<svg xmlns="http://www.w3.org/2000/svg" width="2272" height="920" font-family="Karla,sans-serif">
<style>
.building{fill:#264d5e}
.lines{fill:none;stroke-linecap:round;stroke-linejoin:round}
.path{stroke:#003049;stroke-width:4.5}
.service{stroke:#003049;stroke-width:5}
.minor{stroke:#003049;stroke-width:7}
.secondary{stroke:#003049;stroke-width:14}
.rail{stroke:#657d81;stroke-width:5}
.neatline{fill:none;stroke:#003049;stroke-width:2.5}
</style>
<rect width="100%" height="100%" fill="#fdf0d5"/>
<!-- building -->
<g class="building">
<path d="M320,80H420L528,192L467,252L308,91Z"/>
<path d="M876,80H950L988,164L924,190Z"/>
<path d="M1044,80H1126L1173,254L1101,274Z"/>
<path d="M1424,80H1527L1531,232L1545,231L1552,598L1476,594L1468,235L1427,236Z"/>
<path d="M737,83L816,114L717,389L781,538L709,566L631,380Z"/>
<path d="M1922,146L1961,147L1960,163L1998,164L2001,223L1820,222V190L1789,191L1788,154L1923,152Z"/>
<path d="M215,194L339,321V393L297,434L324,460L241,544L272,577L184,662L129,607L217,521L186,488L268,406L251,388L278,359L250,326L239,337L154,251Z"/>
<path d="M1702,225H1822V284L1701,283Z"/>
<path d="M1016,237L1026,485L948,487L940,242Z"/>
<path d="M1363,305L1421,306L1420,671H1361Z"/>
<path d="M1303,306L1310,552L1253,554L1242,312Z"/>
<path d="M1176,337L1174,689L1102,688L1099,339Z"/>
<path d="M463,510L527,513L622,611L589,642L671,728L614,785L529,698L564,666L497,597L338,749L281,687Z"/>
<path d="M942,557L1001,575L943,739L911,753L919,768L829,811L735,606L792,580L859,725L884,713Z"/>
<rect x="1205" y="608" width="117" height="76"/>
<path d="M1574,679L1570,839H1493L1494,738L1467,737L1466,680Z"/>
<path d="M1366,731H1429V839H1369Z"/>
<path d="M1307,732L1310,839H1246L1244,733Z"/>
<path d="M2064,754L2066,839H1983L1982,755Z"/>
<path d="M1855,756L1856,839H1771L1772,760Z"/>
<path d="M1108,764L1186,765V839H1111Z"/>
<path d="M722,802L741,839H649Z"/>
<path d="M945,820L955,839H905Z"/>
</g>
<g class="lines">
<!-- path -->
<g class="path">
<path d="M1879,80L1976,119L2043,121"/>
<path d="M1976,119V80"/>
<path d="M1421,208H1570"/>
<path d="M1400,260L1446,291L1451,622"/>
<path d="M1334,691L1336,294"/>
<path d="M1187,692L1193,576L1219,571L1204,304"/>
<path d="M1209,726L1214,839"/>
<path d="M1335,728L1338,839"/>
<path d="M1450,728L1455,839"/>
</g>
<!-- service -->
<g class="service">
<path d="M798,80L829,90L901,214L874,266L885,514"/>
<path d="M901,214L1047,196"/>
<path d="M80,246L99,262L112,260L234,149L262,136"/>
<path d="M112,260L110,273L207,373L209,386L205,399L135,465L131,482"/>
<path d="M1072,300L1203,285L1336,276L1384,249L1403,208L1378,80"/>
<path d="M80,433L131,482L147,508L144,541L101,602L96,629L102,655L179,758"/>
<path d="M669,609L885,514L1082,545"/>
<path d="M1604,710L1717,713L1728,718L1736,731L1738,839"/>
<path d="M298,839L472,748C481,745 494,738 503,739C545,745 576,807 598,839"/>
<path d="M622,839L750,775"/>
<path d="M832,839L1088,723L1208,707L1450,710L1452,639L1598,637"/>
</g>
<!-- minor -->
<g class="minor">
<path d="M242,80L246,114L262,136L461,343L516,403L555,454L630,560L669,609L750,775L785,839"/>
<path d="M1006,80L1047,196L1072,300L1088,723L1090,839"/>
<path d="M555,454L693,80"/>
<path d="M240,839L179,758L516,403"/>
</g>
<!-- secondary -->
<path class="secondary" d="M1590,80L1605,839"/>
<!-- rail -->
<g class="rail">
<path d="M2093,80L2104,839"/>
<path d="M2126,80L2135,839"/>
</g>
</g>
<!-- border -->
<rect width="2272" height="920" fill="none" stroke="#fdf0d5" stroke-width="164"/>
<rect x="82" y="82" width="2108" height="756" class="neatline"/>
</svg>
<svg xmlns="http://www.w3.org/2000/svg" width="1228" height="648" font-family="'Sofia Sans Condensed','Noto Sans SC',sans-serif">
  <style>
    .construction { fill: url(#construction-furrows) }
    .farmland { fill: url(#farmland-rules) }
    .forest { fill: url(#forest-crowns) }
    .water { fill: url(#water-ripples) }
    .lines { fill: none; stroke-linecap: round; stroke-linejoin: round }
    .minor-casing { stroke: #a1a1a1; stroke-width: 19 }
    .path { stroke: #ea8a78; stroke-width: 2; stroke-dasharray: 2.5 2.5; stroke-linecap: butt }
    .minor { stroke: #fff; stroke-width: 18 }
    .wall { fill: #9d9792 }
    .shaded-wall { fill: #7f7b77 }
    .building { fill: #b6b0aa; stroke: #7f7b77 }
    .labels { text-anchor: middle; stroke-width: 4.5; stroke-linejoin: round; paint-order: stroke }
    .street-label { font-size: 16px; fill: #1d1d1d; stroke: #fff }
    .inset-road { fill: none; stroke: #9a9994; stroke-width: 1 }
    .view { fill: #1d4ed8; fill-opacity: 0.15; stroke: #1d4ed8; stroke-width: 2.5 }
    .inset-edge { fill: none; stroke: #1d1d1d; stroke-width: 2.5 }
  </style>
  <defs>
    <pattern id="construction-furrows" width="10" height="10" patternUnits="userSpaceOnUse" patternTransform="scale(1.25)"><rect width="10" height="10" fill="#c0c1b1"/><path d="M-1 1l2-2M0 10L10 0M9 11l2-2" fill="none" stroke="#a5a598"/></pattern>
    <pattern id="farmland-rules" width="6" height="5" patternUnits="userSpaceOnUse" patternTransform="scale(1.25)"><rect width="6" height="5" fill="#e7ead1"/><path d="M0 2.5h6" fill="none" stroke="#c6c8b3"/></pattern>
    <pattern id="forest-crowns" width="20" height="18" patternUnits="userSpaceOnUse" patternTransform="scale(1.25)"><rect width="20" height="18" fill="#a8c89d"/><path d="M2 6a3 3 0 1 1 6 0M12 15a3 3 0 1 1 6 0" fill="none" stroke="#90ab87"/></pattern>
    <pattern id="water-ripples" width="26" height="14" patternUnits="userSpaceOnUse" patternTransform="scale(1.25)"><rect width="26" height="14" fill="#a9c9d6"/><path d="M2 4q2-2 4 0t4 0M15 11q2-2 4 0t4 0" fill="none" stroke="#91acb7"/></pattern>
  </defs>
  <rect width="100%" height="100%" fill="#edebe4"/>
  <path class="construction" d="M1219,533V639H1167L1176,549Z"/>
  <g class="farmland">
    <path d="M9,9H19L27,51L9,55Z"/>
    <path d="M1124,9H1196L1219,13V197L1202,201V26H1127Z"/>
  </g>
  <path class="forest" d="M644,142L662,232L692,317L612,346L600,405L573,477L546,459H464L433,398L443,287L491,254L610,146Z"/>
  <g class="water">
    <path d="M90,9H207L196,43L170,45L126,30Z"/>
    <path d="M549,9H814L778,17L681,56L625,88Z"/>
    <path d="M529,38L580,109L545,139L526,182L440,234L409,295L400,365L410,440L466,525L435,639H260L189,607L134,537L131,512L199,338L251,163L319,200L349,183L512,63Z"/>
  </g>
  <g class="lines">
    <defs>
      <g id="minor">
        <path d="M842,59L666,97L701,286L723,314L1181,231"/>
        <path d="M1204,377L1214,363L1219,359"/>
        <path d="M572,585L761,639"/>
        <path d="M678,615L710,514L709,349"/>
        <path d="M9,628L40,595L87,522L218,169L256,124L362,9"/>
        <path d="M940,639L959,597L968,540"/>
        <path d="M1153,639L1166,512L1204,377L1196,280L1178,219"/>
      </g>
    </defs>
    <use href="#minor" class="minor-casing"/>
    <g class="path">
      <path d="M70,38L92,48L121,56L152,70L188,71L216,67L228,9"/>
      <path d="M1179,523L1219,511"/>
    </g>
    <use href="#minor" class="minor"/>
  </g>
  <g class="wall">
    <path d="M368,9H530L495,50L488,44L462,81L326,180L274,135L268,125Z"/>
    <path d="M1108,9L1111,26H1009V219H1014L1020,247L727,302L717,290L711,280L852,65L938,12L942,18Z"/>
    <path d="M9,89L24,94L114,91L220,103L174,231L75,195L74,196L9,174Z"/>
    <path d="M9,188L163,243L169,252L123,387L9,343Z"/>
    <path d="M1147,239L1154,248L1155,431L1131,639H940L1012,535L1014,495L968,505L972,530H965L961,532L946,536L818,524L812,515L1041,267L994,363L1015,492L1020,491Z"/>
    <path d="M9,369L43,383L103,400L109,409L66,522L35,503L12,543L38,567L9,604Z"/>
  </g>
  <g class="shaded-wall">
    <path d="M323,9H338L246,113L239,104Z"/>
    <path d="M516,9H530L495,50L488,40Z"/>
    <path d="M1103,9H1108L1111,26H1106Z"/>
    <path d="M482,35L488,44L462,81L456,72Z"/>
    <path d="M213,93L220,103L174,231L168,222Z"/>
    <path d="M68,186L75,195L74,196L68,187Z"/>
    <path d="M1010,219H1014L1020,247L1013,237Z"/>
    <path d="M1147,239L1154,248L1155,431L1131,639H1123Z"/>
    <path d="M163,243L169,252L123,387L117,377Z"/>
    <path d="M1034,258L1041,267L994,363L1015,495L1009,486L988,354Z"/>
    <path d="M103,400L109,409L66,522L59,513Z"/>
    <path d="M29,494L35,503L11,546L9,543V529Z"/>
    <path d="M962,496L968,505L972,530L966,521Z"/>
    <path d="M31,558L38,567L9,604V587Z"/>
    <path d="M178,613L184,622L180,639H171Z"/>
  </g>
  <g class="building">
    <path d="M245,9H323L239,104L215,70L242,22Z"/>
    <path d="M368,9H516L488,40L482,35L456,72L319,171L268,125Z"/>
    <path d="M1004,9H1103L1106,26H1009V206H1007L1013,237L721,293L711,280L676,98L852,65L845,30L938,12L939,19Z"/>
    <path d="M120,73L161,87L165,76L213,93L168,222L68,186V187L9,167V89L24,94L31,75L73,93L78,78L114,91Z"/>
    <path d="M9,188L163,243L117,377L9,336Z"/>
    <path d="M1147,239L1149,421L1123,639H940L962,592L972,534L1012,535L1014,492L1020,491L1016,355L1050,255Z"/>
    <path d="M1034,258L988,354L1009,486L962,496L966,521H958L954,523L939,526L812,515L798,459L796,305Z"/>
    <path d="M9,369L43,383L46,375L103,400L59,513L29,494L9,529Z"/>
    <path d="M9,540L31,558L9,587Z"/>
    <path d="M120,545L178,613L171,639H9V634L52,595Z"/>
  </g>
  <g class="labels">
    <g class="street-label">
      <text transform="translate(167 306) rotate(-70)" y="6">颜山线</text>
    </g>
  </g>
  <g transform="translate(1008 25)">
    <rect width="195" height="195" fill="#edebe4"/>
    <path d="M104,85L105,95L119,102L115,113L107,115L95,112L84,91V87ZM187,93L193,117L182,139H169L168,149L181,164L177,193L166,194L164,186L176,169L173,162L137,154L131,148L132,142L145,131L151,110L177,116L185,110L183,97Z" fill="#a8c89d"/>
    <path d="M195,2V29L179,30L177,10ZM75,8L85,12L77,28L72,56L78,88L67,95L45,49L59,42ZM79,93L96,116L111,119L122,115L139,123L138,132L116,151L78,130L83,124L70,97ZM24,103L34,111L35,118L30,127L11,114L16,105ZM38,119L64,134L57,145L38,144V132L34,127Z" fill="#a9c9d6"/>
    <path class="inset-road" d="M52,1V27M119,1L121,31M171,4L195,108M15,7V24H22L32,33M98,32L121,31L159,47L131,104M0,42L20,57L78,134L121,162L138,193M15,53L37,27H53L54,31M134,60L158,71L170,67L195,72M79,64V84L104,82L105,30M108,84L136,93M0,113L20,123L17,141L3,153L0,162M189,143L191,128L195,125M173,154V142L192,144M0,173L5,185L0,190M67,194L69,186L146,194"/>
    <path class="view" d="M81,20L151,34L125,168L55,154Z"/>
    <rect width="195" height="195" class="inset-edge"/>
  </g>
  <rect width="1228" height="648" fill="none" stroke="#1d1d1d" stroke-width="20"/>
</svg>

***

Requirement
Within the records, on how many lines does the word "round" appear? Provide the number alone.

Task response
3